Aumento en revisión técnica vehicular afecta bolsillo de la clase trabajadora

En los últimos días se anunció un aumento en el cobro de la Revisión Técnica Vehicular cuyo monopolio tiene la transnacional española RITEVE desde hace 15 años.

Según anunció la Autoridad Reguladora de Servicios Públicos (ARESEP), el alza de un 11% rige a partir de este mes de mayo.

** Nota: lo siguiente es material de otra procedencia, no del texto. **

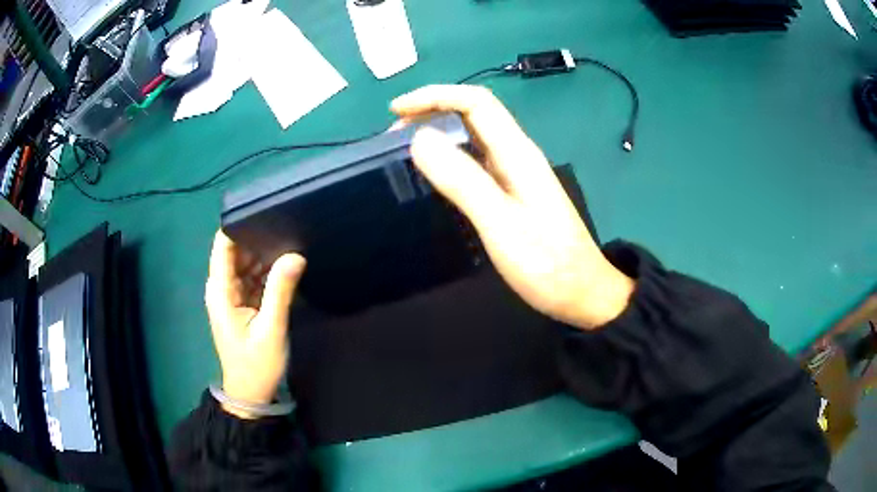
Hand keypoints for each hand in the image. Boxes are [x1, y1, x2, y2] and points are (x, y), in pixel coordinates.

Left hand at [204, 231, 305, 417]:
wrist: (251, 393)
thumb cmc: (256, 363)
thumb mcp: (271, 328)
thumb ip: (281, 290)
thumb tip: (296, 255)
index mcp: (221, 290)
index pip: (223, 246)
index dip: (239, 226)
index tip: (265, 213)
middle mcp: (222, 287)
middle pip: (236, 251)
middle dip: (258, 238)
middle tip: (287, 226)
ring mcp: (231, 295)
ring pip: (246, 263)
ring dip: (264, 255)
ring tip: (290, 240)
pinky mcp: (241, 303)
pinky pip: (252, 277)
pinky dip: (266, 271)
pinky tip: (285, 265)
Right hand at [391, 85, 633, 329]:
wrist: (581, 291)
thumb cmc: (546, 263)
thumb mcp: (501, 223)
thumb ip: (463, 180)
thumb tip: (420, 139)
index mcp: (517, 153)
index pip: (476, 102)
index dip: (435, 96)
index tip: (396, 111)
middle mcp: (517, 154)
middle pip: (473, 114)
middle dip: (432, 111)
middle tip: (393, 136)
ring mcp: (516, 173)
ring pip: (473, 137)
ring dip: (438, 134)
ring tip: (404, 151)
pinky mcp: (513, 192)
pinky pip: (476, 161)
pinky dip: (449, 158)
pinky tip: (434, 175)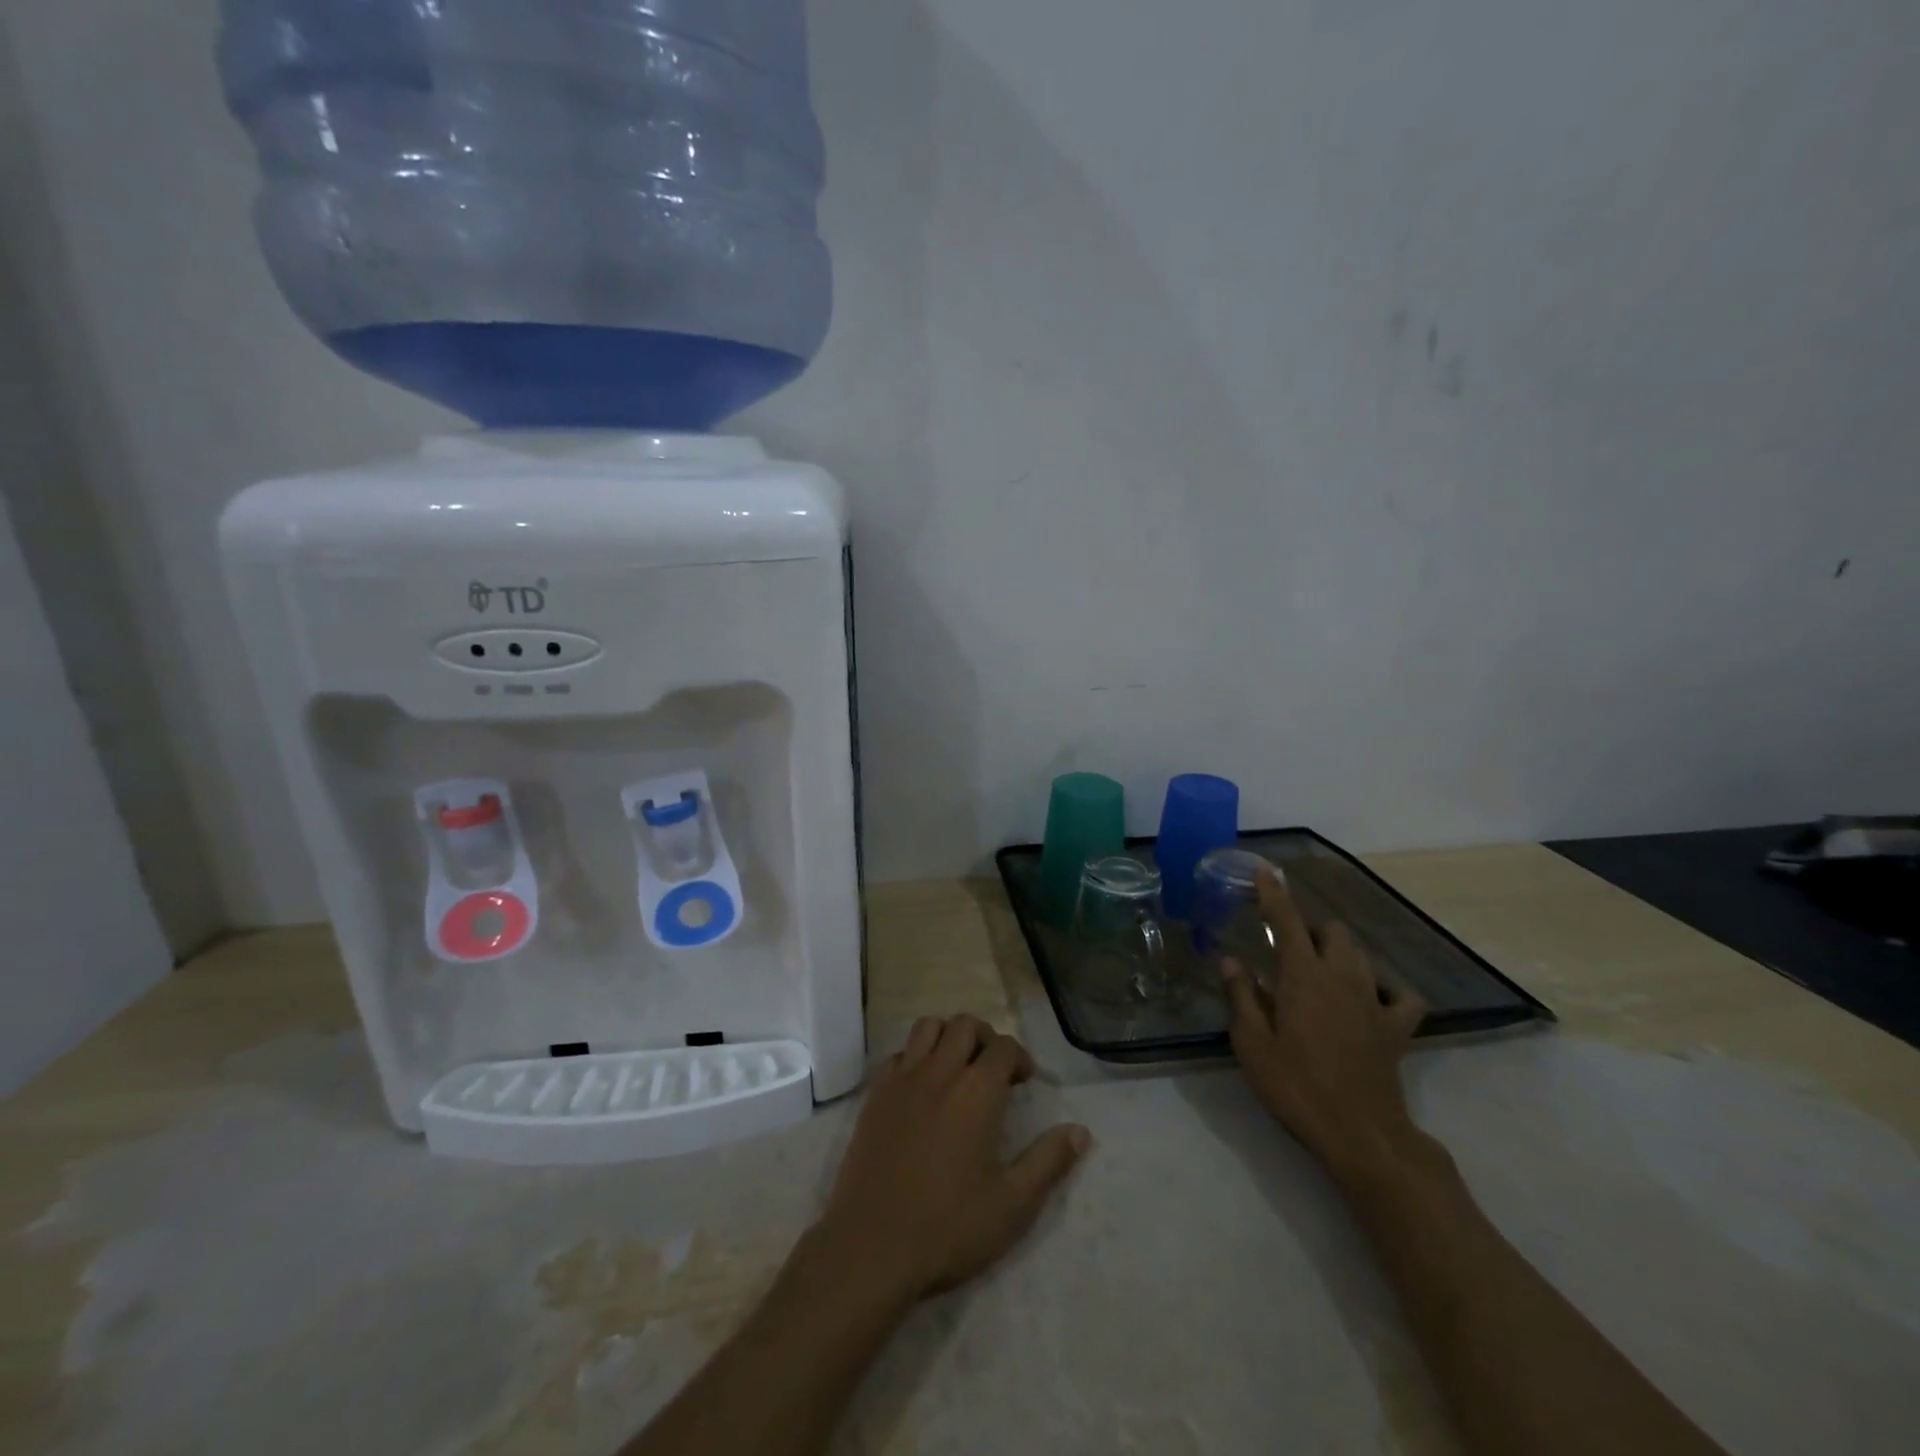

Tal medida forma parte de tres ajustes que datan del año anterior. El primero fue en mayo de 2017, cuando la tarifa pasó de ¢9.930 a ¢10.920 para vehículos de menos de 3,5 toneladas. en noviembre se aumentó también 11% (la prueba en las estaciones de RITEVE subió hasta ¢12.16. Finalmente, la última subida que rige a partir de este mes será de 11% para todos los tipos de vehículos que transitan en el país.

El nuevo tarifazo afecta sensiblemente el bolsillo de la clase trabajadora. Cada autobús debe pagar este año ¢4.574 más que hace un año. Los taxis, por otro lado, tendrá un aumento de ¢1.335 este mes y en total ¢3.746 desde mayo de 2017.

Las grandes empresas autobuseras realizarán lo de siempre: aumentarán los pasajes de bus para que seamos los trabajadores los que paguemos por los tarifazos mientras ellos siguen beneficiándose con las grandes ganancias.

Desde el Partido de los Trabajadores condenamos este nuevo tarifazo, que se suma a muchos otros, tales como los 22 colones por litro en combustibles. o el 3,24% en la electricidad. Además, ya se aprobó un incremento de 29% en la tarifa del agua a partir de agosto.

Estos aumentos se suman a los ya implementados por el gobierno PAC durante los cuatro años de su primer gobierno, los cuales se combinan con la política de congelamiento a los salarios del sector público y privado donde los aumentos brillaron por su ausencia.

Más allá de lo manifestado por el presidente Alvarado en su discurso de toma de posesión, quien prometió “trabajar, trabajar, trabajar”, lo concreto es que la política central del gobierno es favorecer a las grandes empresas mientras los salarios siguen estancados y se encarecen los servicios por tantos aumentos a los servicios básicos.

Por otro lado, denunciamos el rol de RITEVE como transnacional española que, al igual que las estadounidenses o de otros países europeos operan con muchos privilegios (exenciones fiscales, pagos muy bajos por servicios básicos) y mantienen una dictadura patronal que prohíbe la organización de sindicatos.

En este sentido proponemos que se suspenda el monopolio privado de la revisión técnica vehicular a RITEVE y que se brinde el servicio a manos del Estado, tal como operaba anteriormente mediante los colegios técnicos. Para mejorar la calidad del servicio se propone también un fortalecimiento presupuestario, garantizar estabilidad laboral y salarios dignos mediante la creación de sindicatos.

Para concretar esta política es necesario que el movimiento sindical y popular retome la esta lucha histórica desde las calles, tal como sucedió en 2003 y 2005 cuando la concesión de RITEVE enfrentó una resistencia de impacto nacional. Las dirigencias sindicales deben llamar a dar una batalla sin cuartel contra esta y otras concesiones hasta derrotarlas, sin caer en la trampa del diálogo que impone el gobierno y los empresarios.